Befitting a great vocal contortionist, Williams played several parts in animated films over the years, most famously Aladdin in 1992, though that wasn’t his first (he was in FernGully: The Last Rainforest earlier the same year, as I expect readers born within a very narrow window of years know well, while everyone else is wondering “FernWhat?”). And even that wasn’t his very first brush with animation, which I believe was his part in a short movie that played at what was then called the Disney-MGM Studios theme park at Walt Disney World, in an attraction demonstrating, broadly, how the animation process works. It’s a short film called “Back to Neverland”; several bootlegs are available on YouTube, of which the best one I could find is here. Pending Disney’s lawyers marching through with their cease-and-desists, of course
It’s playful nonsense, with most of its charm coming from the interplay between Williams and Walter Cronkite at his most warmly authoritative, of course. Though the animated sequence is awfully sweet itself, I’ve always found, with Williams keeping the manic energy dialed down and instead simply stressing the sweetness and innocence of the character. It’s a lovely and gentle performance, all childlike joy and heart, and one of my favorite bits of Williams ephemera.

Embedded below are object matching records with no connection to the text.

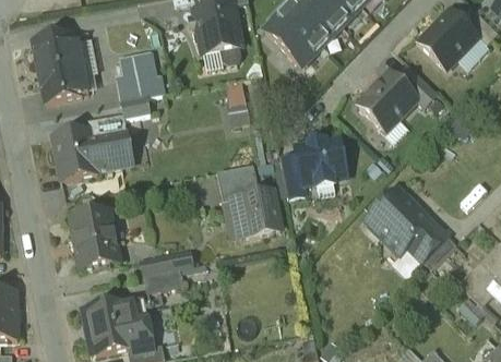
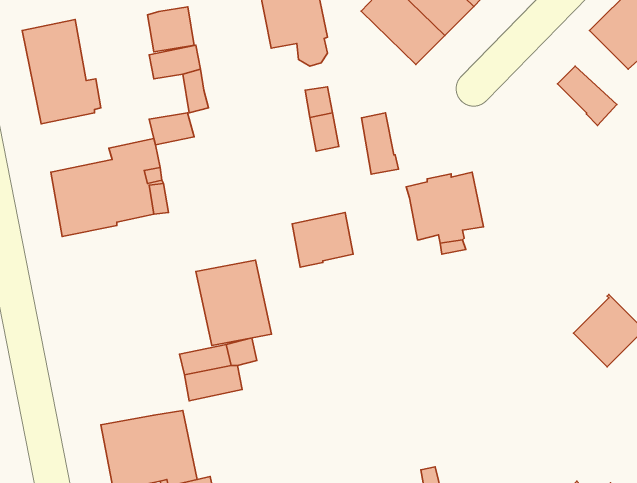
building: [116,70,147,100] -> [147,7,194,52]
building: [359,70,417,129] -> none
building: [281,154,306,195] -> [362,113,399,174]
building: [367,188,432,252] -> none
building: [238,189,279,234] -> none
building: [69,210,120,268] -> [196,260,271,346]

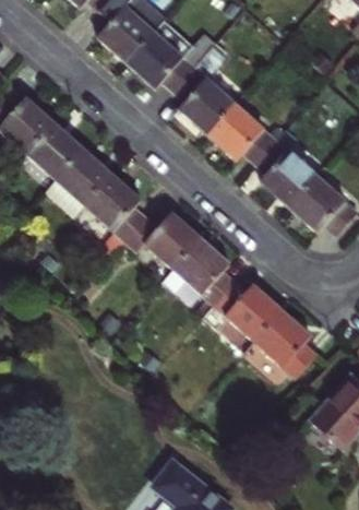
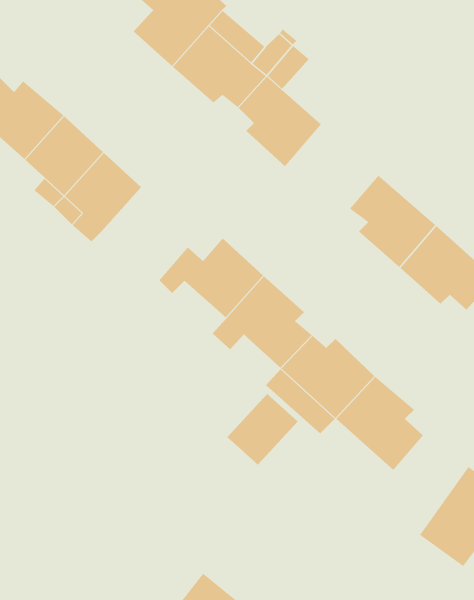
building: [218,126,285,186] -> none
building: [87,170,148,237] -> none
building: none -> [226,393,299,465]

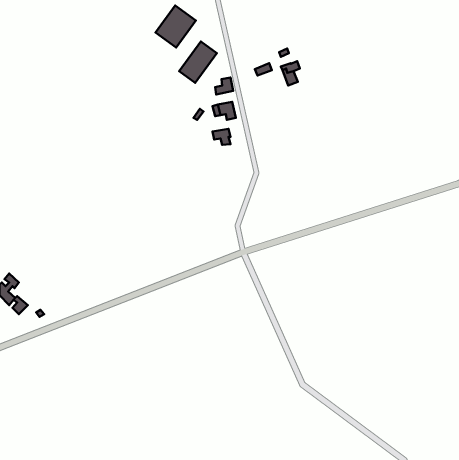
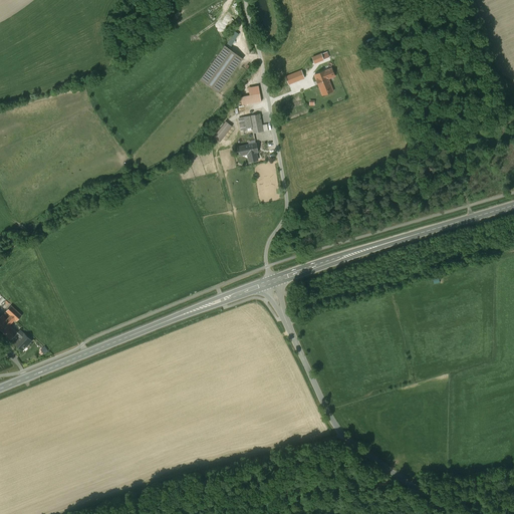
building: [156,5,196,48] -> none

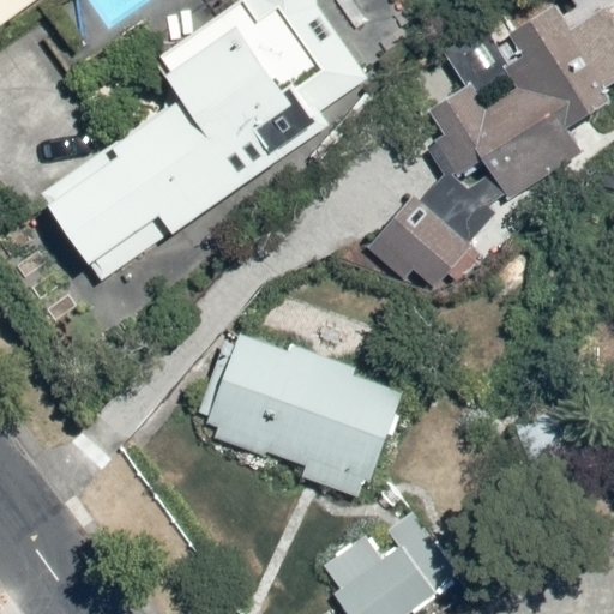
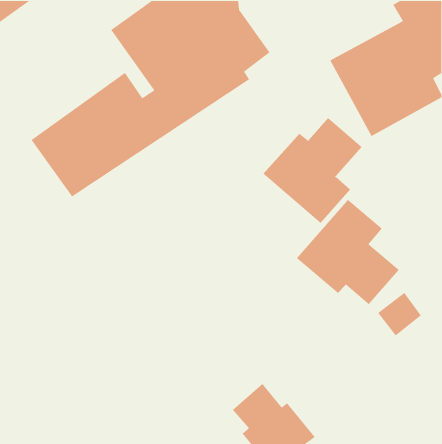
building: none -> [296,199,400,305]
building: [207,333,411,502] -> none

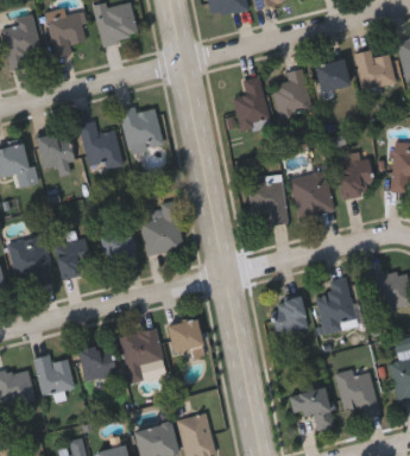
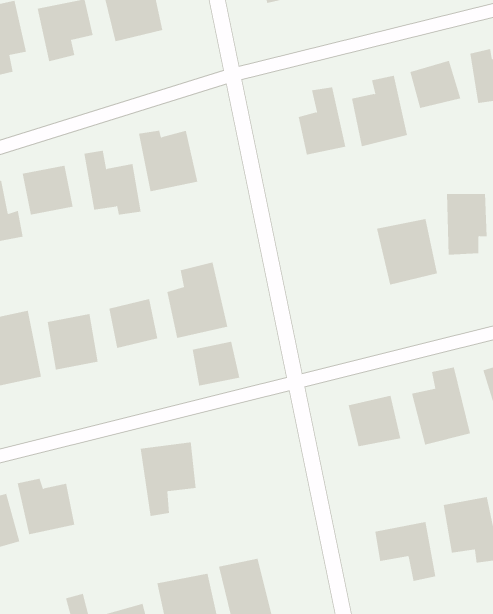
building: [248,172,288,223] -> none
building: [168,319,202,352] -> [192,341,240,386]
building: [77,341,116,382] -> none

Lauren Bacall didn’t voice any animated characters until 1999’s direct-to-video Madeleine: Lost in Paris, but her voice and sharp features made her a natural for caricature in cartoons during her peak years of popularity. The first of these is the 1946 Bacall to Arms, which also happens to have been one of the very last Merrie Melodies directed by the great Bob Clampett. There’s a lousy version here, and a very good version with historian Jerry Beck chatting over the audio here. But before you watch either one, a brief caution that it’s alarmingly dated: the details of post-WWII society are historically intriguing; the mother-in-law gags are corny and tired; the film-ending blackface joke is arbitrary and awful.
As for the Bacall material, it’s an odd but compelling bit of pop culture history and self-appreciation. Functionally, the film is basically an advertisement for Warner’s hot new commodity. Watching what’s not so much a parody of To Have and Have Not as it is an animated copy, a typical horny cartoon wolf very nearly dies of erotic excitement while watching Bacall slink around and speak in the very un-Bacall tones of Sara Berner, called in when the animation crew learned that they couldn’t use the original To Have and Have Not audio.
One of the unifying themes of all the Bacall obituaries of the last week has been amazement at how perfectly she emerged into the movies, already-formed, a self-assured sex goddess and woman in full control of her own mind and expression in a male-dominated world from the second she stepped onscreen. Bacall to Arms is confirmation that this was already something people were aware of just two years into her career. She was a completely new and bold form of movie star, dominating the screen and the audience from her first entrance, a novelty who also clearly had staying power and the kind of presence that only the best of the best film icons have ever enjoyed. And that’s as clear as the nose on a grotesquely distended cartoon wolf face.